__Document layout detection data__
+---+

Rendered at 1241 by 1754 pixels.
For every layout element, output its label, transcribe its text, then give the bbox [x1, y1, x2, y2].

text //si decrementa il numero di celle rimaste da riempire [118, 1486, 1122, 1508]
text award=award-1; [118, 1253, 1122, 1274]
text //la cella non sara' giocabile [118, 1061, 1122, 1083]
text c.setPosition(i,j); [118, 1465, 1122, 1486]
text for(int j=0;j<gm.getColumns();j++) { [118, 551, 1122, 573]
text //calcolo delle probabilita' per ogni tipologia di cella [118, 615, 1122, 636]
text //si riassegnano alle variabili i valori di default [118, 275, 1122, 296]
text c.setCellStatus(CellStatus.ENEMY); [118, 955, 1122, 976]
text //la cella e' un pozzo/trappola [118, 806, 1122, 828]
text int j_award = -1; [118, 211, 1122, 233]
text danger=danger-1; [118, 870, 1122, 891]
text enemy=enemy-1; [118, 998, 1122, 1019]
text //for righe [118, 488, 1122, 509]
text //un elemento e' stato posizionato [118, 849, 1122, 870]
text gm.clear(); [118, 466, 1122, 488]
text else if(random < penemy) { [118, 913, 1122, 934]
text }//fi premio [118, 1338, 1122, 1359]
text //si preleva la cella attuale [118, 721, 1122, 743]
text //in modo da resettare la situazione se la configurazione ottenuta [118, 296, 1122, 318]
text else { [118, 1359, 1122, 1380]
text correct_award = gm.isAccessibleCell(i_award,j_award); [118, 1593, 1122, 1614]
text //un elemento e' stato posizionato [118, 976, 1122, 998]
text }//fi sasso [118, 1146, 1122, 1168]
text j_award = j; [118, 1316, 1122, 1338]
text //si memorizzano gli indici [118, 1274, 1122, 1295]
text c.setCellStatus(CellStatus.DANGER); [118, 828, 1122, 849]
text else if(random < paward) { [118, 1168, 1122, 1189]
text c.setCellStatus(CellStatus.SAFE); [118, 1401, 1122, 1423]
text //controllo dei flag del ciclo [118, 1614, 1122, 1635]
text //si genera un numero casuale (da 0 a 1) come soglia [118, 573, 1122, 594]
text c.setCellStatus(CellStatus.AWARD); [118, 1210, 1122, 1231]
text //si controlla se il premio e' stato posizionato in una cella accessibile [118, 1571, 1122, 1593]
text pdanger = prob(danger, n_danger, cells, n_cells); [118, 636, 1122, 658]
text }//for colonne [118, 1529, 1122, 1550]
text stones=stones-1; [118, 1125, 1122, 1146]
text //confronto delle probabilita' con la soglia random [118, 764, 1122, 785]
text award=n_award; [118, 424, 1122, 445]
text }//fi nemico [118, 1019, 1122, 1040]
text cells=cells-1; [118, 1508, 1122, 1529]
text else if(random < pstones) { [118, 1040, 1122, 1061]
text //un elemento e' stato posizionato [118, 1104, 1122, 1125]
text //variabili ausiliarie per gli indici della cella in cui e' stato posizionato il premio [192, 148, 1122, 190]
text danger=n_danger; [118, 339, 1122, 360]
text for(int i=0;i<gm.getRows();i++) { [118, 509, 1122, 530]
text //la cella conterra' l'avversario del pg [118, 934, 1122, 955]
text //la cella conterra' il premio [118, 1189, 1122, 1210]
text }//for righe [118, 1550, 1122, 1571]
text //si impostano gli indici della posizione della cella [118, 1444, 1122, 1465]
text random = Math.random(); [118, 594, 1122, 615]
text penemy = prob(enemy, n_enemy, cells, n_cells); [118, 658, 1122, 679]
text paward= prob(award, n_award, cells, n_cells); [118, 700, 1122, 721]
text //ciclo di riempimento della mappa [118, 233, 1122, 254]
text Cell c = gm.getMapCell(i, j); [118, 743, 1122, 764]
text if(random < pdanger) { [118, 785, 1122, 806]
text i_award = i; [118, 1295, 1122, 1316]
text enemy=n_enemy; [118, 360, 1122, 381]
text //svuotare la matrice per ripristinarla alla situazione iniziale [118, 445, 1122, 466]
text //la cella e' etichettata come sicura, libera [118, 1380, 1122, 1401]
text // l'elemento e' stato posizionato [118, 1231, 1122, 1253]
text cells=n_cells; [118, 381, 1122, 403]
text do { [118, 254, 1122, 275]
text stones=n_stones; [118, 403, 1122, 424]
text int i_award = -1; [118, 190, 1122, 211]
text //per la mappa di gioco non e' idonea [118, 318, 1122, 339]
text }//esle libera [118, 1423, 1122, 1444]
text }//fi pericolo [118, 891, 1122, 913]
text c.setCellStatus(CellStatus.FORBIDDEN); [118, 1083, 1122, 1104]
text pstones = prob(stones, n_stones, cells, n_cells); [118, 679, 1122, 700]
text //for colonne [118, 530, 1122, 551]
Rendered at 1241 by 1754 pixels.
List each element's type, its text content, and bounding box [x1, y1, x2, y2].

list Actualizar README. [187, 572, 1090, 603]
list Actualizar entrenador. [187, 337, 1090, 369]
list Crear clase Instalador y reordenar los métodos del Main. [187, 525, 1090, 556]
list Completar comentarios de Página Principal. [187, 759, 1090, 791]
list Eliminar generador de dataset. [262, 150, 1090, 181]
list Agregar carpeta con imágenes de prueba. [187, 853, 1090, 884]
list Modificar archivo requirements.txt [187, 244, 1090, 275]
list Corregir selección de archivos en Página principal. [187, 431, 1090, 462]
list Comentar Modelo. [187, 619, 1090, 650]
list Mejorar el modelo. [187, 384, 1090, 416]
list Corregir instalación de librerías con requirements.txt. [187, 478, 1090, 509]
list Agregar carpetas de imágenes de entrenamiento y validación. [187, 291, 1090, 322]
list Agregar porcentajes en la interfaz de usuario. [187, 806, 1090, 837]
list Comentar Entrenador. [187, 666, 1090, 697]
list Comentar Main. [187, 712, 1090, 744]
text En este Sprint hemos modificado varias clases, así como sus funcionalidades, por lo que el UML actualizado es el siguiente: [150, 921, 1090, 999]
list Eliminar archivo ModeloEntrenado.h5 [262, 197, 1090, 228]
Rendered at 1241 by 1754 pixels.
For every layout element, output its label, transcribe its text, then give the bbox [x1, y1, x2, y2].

+---+

__AIM OF THE TASK__
Which lines in the records above contain the string "numero"? Copy them.

__EXERCISE RESPONSE__
text //si decrementa il numero di celle rimaste da riempire [118, 1486, 1122, 1508]
text //si genera un numero casuale (da 0 a 1) come soglia [118, 573, 1122, 594]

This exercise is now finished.